• _EXTRAIT DE PAGE_:
Et coté français, Jean-Pierre Jouyet, en bon disciple de Delors, et quelques bons diplomates (comme Jean-David Levitte et de l'ambassadeur Alain Le Roy) ont su éviter des crises graves, corriger ce qui pouvait l'être et redonner au dessein sarkozien une dimension compatible avec la volonté de doter l'Union européenne d'une consistance politique.

Mais ce sommet de Paris restera d'abord comme l'aboutissement d'un bien mauvais feuilleton diplomatico-politique. Qui n'a guère été à l'honneur des services élyséens actuels. " On  avait le sentiment que les gens de l'Elysée ignoraient ce qui avait été réalisé depuis douze ans par l'Europe, en direction du Sud et surtout qu'ils n'avaient aucune connaissance réelle des mécanismes européens, y compris de ceux adoptés sous influence française", résume un Commissaire pourtant réputé pour ses sympathies envers la France." c'est fou comme le personnel politique français est en permanence tenté par la tentation de faire du neuf en faisant table rase de ce quie existe et fonctionne bien. Jeter le bébé avec l'eau du bain est une formule très parisienne"...

Qui plus est, le dessein français se heurtait de plus en plus au dessin que les pays du Sud voulait esquisser. "Les Européens ne pensent qu'à leur propre sécurité. Sarkozy ne songe qu'à la Turquie et à l'immigration. Et nous nous voulons d'abord des visais et du développement", résume un diplomate du Maghreb. "Nous ne dirons jamais « non » à des leviers de développement et d'échanges supplémentaires. Mais regardez les chiffres : la Méditerranée est d'abord un fossé, avec des riches au nord et des pauvres au sud. La priorité des priorités, c'est celle-là, pour nous. Vos discours sur les droits de l'Homme et la pollution sont très bien, mais nos oreilles ont faim d'autres choses"

Cela explique que derrière les formules généreuses et riches d'espérances qu'exprimera sans aucun doute la déclaration de Paris aujourd'hui, bien des incertitudes risquent de ne pas être levées en quelques heures d'ultimes discussions au sommet et en coulisses.

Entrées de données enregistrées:

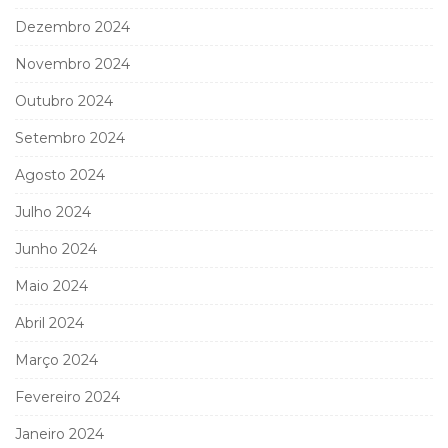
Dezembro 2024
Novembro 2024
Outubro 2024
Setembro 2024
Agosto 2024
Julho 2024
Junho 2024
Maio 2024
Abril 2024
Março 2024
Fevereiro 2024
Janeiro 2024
...
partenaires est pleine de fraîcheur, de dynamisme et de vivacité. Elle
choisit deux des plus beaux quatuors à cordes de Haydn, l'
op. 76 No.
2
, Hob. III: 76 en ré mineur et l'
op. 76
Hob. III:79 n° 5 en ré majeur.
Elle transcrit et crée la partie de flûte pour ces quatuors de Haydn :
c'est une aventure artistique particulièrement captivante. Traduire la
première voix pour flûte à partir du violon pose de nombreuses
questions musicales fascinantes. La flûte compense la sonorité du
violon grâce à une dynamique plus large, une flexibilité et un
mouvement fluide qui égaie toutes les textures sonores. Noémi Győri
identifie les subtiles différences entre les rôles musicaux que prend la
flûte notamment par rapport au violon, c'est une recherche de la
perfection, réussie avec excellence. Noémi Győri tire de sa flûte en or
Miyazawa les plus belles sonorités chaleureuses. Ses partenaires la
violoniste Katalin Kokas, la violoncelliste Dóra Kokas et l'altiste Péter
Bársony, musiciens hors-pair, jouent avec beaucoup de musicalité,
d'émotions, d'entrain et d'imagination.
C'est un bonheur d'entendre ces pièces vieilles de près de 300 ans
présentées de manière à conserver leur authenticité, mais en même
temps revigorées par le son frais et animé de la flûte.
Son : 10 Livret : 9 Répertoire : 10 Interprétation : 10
---
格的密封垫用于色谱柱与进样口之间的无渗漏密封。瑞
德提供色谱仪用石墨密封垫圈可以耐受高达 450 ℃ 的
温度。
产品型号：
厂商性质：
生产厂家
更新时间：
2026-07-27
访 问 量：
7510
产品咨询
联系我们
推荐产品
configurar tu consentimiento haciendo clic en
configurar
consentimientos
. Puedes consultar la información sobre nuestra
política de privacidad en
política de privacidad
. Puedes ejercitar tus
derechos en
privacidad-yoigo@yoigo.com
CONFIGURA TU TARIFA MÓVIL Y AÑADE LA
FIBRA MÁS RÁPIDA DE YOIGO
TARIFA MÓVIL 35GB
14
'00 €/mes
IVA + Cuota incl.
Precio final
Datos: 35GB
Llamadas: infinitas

• _TÂCHES À RÉALISER_:
1. D'après l'extrait sur le sommet de Paris, de qui Jean-Pierre Jouyet est-il présenté comme le disciple ?
2. Résumez plus brièvement le paragraphe de l'extrait sur le sommet de Paris qui commence par « Qui plus est, le dessein français », en gardant ses faits principaux.
3. Reproduisez fidèlement le passage de l'extrait sur le sommet de Paris compris entre « Cela explique que » et « et en coulisses. », ces deux passages inclus.

• _RÉPONSES ATTENDUES_:
1. De Delors.

2. Le projet français se heurtait de plus en plus à ce que voulaient les pays du Sud. Selon un diplomate du Maghreb, les Européens ne pensent qu'à leur sécurité et Sarkozy qu'à la Turquie et à l'immigration, alors que le Sud veut d'abord des visas et du développement. Il ne refusera pas de nouveaux leviers de développement et d'échanges. Mais la Méditerranée sépare des riches au nord et des pauvres au sud, et c'est là sa priorité, avant les discours sur les droits de l'Homme et la pollution.

3.
Cela explique que derrière les formules généreuses et riches d'espérances qu'exprimera sans aucun doute la déclaration de Paris aujourd'hui, bien des incertitudes risquent de ne pas être levées en quelques heures d'ultimes discussions au sommet et en coulisses.